**Study material:**

[Start of Attachment]

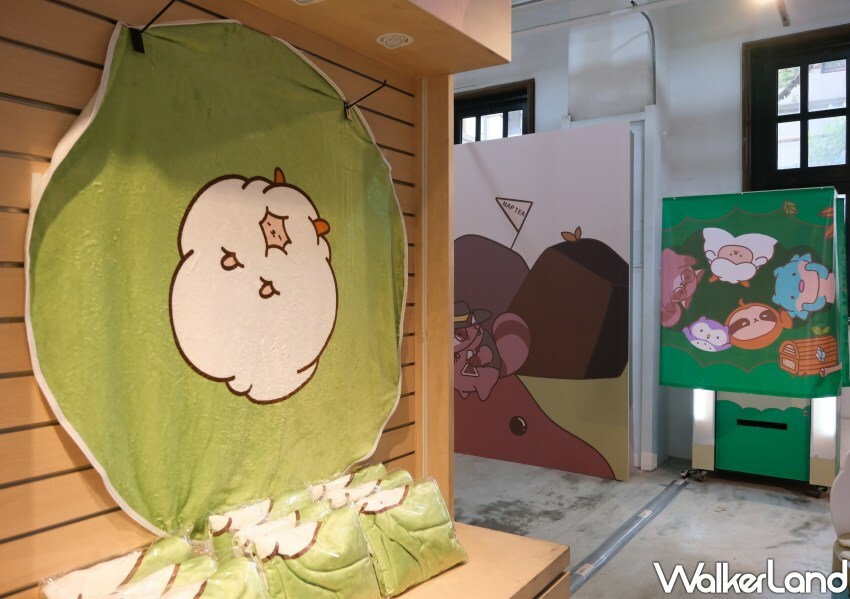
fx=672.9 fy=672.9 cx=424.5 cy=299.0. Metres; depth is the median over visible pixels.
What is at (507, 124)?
window
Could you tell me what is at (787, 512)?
floor
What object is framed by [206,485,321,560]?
packaged blanket
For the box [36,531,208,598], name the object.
bundle
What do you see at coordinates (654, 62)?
conduit pipe
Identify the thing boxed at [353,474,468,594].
packaged blanket
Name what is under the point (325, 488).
packaged blanket
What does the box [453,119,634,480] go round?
partition panel
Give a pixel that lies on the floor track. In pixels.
(657, 498)
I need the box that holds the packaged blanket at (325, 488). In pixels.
[307,463,407,507]
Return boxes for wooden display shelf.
[1,0,547,596]
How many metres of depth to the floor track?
3.40 m
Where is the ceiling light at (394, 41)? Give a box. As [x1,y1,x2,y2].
[375,32,412,48]
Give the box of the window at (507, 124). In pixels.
[454,79,533,143]
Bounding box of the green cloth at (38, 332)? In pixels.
[18,18,406,540]
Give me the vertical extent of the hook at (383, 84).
0.122 m
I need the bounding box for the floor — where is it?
[451,451,843,598]
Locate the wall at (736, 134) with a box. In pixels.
[452,0,849,470]
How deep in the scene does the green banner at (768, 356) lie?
4.17 m
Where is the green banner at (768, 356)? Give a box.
[659,189,849,398]
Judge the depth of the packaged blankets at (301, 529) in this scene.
1.55 m
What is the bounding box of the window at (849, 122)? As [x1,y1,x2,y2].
[743,25,849,193]
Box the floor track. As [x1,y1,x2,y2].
[565,476,688,594]
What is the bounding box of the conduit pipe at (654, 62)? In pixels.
[635,1,656,103]
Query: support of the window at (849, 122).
in the wall at (736, 134)
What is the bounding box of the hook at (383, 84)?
[343,79,388,118]
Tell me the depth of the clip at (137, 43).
1.43 m
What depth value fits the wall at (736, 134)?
4.86 m
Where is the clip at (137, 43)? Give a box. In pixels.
[130,0,176,52]
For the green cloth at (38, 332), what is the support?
hanging from the wooden display shelf
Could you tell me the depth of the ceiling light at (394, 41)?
1.98 m
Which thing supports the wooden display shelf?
on the floor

[End of Attachment]

**What needs to be done:**
Could you retype all the entries above exactly, without the pictures?

**Reply to the exercise:**
fx=672.9 fy=672.9 cx=424.5 cy=299.0. Metres; depth is the median over visible pixels.
What is at (507, 124)?
window
Could you tell me what is at (787, 512)?
floor
What object is framed by [206,485,321,560]?
packaged blanket
For the box [36,531,208,598], name the object.
bundle
What do you see at coordinates (654, 62)?
conduit pipe
Identify the thing boxed at [353,474,468,594].
packaged blanket
Name what is under the point (325, 488).
packaged blanket
What does the box [453,119,634,480] go round?
partition panel
Give a pixel that lies on the floor track. In pixels.
(657, 498)
I need the box that holds the packaged blanket at (325, 488). In pixels.
[307,463,407,507]
Return boxes for wooden display shelf.
[1,0,547,596]
How many metres of depth to the floor track?
3.40 m
Where is the ceiling light at (394, 41)? Give a box. As [x1,y1,x2,y2].
[375,32,412,48]
Give the box of the window at (507, 124). In pixels.
[454,79,533,143]
Bounding box of the green cloth at (38, 332)? In pixels.
[18,18,406,540]
Give me the vertical extent of the hook at (383, 84).
0.122 m
I need the bounding box for the floor — where is it?
[451,451,843,598]
Locate the wall at (736, 134) with a box. In pixels.
[452,0,849,470]
How deep in the scene does the green banner at (768, 356) lie?
4.17 m
Where is the green banner at (768, 356)? Give a box.
[659,189,849,398]
Judge the depth of the packaged blankets at (301, 529) in this scene.
1.55 m
What is the bounding box of the window at (849, 122)? As [x1,y1,x2,y2].
[743,25,849,193]
Box the floor track. As [x1,y1,x2,y2].
[565,476,688,594]
What is the bounding box of the conduit pipe at (654, 62)? In pixels.
[635,1,656,103]
Query: support of the window at (849, 122).
in the wall at (736, 134)
What is the bounding box of the hook at (383, 84)?
[343,79,388,118]
Tell me the depth of the clip at (137, 43).
1.43 m
What depth value fits the wall at (736, 134)?
4.86 m
Where is the clip at (137, 43)? Give a box. In pixels.
[130,0,176,52]
For the green cloth at (38, 332), what is the support?
hanging from the wooden display shelf
Could you tell me the depth of the ceiling light at (394, 41)?
1.98 m
Which thing supports the wooden display shelf?
on the floor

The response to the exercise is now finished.